日本地球惑星科学連合2023年大会

講演情報

[J] オンラインポスター発表

セッション記号 H (地球人間圏科学) » H-DS 防災地球科学

[H-DS09] 中部日本におけるサブダクションと活断層ハザード

2023年5月22日(月) 15:30 〜 17:00 オンラインポスターZoom会場 (2) (オンラインポスター)

コンビーナ:吾妻 崇(国立研究開発法人産業技術総合研究所)、鈴木 康弘(名古屋大学)

現地ポスター発表開催日時 (2023/5/21 17:15-18:45)

15:30 〜 17:00

[HDS09-P06] 活断層の詳細位置形状を取り入れた強震動予測-屏風山・恵那山断層帯および猿投山断層帯における検討-

*岩城 麻子1森川 信之1先名 重樹1藤原 広行1鈴木 康弘2 (1.防災科学技術研究所、2.名古屋大学)

キーワード:強震動予測、活断層、地震ハザード評価

活断層周辺の地震ハザード評価において、活断層調査情報を事前情報として適切に取り入れて強震動計算用断層モデルに反映させることは、断層近傍の変位量の分布を含む強震動の予測精度を向上させる上で重要であると考えている。
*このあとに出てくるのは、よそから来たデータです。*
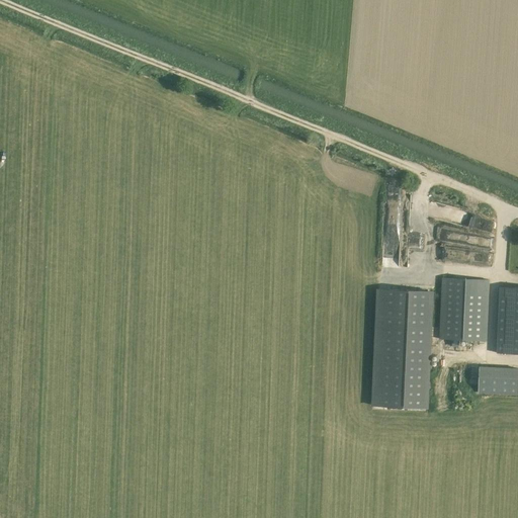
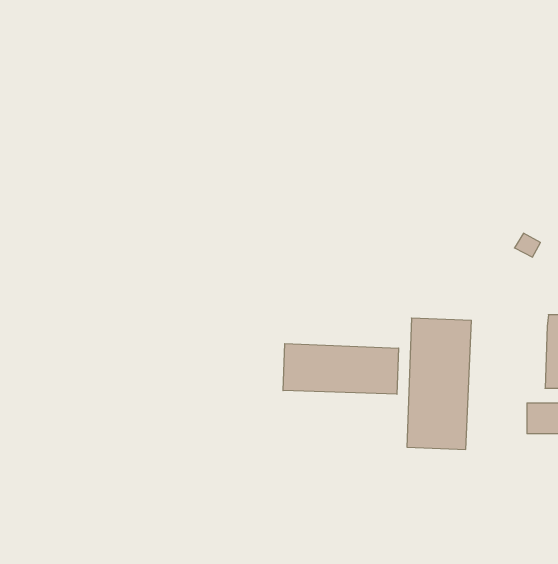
building: [439,279,488,342] -> none
building: none -> [283,344,399,394]

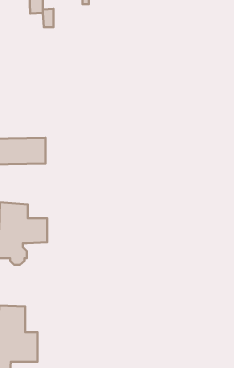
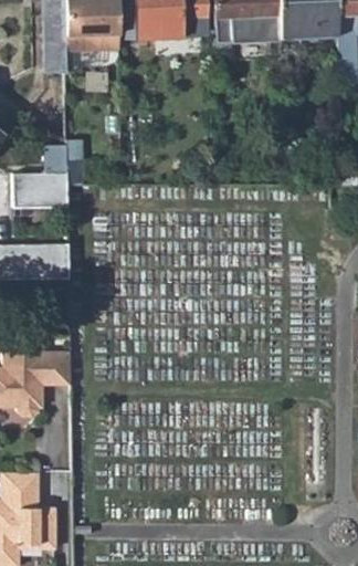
building: none -> [13,145,67,208]

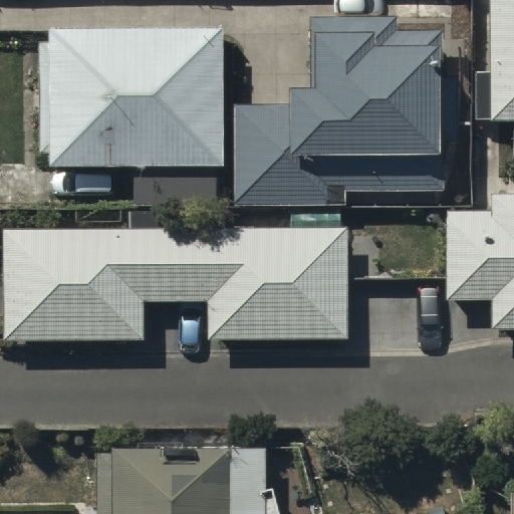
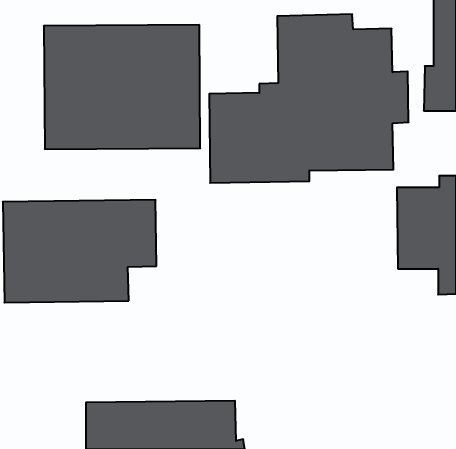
building: [175,223,348,337] -> none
我々のグループでは、活断層研究分野と強震動研究分野間で連携し、野外調査をはじめとする活断層研究による地表付近の地震断層情報をモデル化して強震動計算に反映させ、断層近傍地震動の強震動ハザード評価の高度化に資するための検討を行っている。
本発表では、文部科学省「屏風山・恵那山断層帯及び猿投山断層帯(恵那山-猿投山北断層帯)における重点的な調査観測」の一環として、変動地形学的調査等に基づく活断層トレース情報を強震動予測計算のための断層モデルに取り入れ、三次元地盤構造に基づき強震動予測の試算を行った結果について報告する。
ここでは強震動計算における断層モデルを地震発生層以深の「深部断層モデル」と地震発生層以浅から地表付近に至る「浅部断層モデル」に分けてモデル化することとする。まず、本調査観測による三次元断層形状の調査結果を参照して深部断層の大局的な位置と長さ、傾斜角、幅を仮定し、矩形の形状を持つ特性化震源モデル(地震本部(2020)に基づく)を設定した。続いて、空中写真判読を含む変動地形学的手法に基づく詳細な活断層トレース形状を100~500m程度の間隔の節点を持つ線分の集合で近似し、地表から深部断層モデル上端に収れんさせることにより浅部断層モデルを設定した。浅部・深部断層モデルともに100m間隔の点震源で表現し、すべり量などの断層パラメータを仮定した上で断層周辺の強震動の試算を行った。
強震動の試算においては、本調査観測で作成している断層帯周辺の浅部・深部統合地盤構造モデル(先名・他、本大会)を用いて周期1秒以上を対象とした3次元差分法による波動場計算を行った。さらに、統計的グリーン関数法による地震動計算を行い、周期1秒を接続周期として差分法による地震動結果とハイブリッド合成し、広帯域地震動を計算した。
今後、すべり量分布などの断層内部パラメータ、破壊開始点位置、連動や分岐の可能性など、強震動予測における「シナリオ」について不確実さを踏まえて適切に設定するために、引き続き分野間で連携し、地表断層形状や変位分布等から情報を適切に取り入れるための検討を行う。

謝辞:本研究は、文部科学省「屏風山・恵那山断層帯及び猿投山断層帯(恵那山-猿投山北断層帯)における重点的な調査観測」の一環として実施している。